DId you ever think...

Jim Gillogly jim at rand.org
Fri Apr 22 11:01:04 PDT 1994



> beckman at sauron.cs.hope.edu (Peter Beckman) writes:
> Did anyone ever think that maybe, just maybe, PGP was developed, and before the
> programmer started giving it away for free, that he was paid by the government
> to give them the key which can unlock ANY PGP locked document/file/etc???  I

It's more likely that the government after the fact has started trying to
spread the rumor that PGP has an intentional hole in it or can be broken
easily.  I've seen a number of rumors of this kind, and at least one of
the latter (i.e. they can read traffic with 1024-bit keys easily, but 2-4K
keys might make them sweat) was encouraged by a visiting NSA guy, according
to the person who posted it.  The frequent postings of the first rumor (prz
corrupted) to a.s.pgp look orchestrated to me... but then I'm a bit paranoid.

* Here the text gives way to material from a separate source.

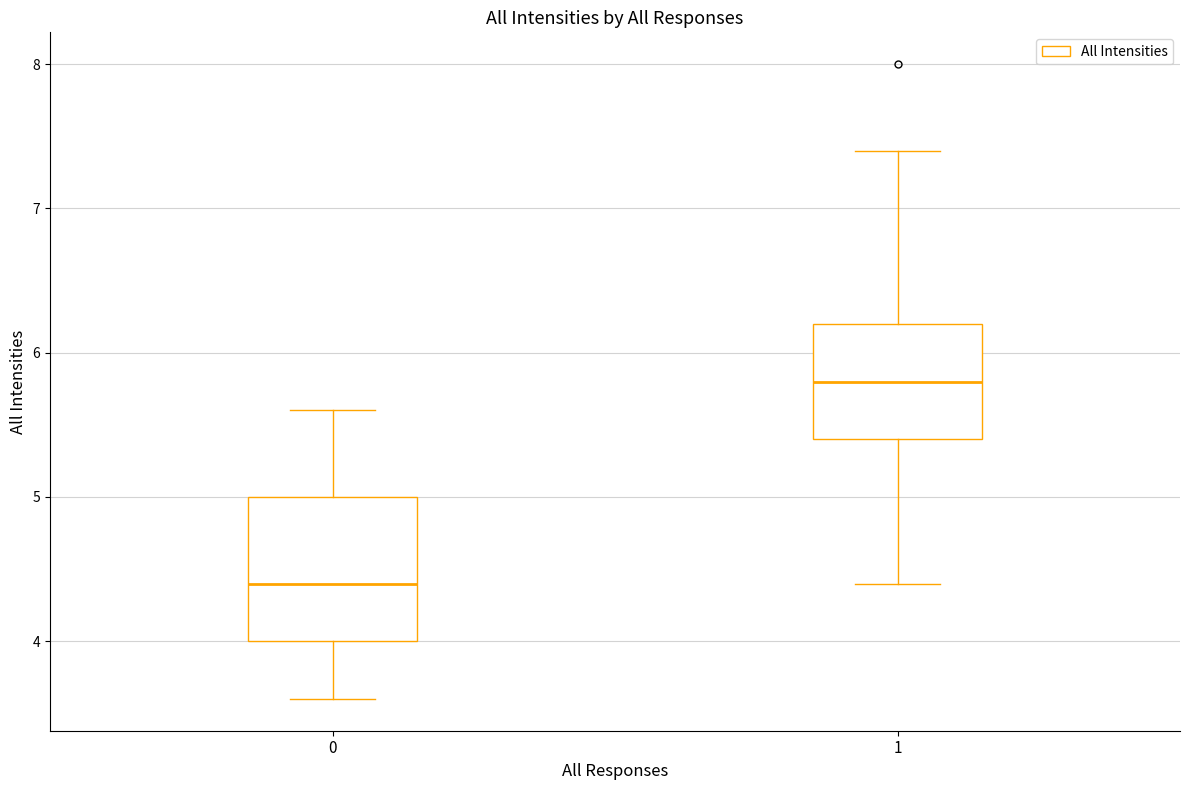

Reading left to right, read every box against the y-axis: the position of its median line, the range the box covers, and the ends of its whiskers. The values are not printed on the chart, so give them approximately, as read against the axis.

0: median 4.4, box 4.0 to 5.0, whiskers 3.6 to 5.6
1: median 5.8, box 5.4 to 6.2, whiskers 4.4 to 7.4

> distributing, etc... Makes you wonder huh... It's possible.  Maybe he wrote in
> the PGP program a loophole in the encryption so that he could decrypt anything

No, doesn't make me wonder, no, it's not possible.  Read the code -- it's
all free.  If you don't read C, find somebody you trust to read it to you.
Read the math -- it's all been published and vetted by experts.  Watch the
emerging analysis of IDEA; watch the factoring records and the amount of
time required for them.  Don't trust the executables -- recompile it
yourself with a different compiler... they can't hack 'em all.

If you don't know anybody you trust to read code and compile for you,
you're not in a strong enough position to worry about your own security
anyway.  Yes, that's elitist -- sue me.  It's <your> security, so <you>
have to pay attention to the developments that affect it.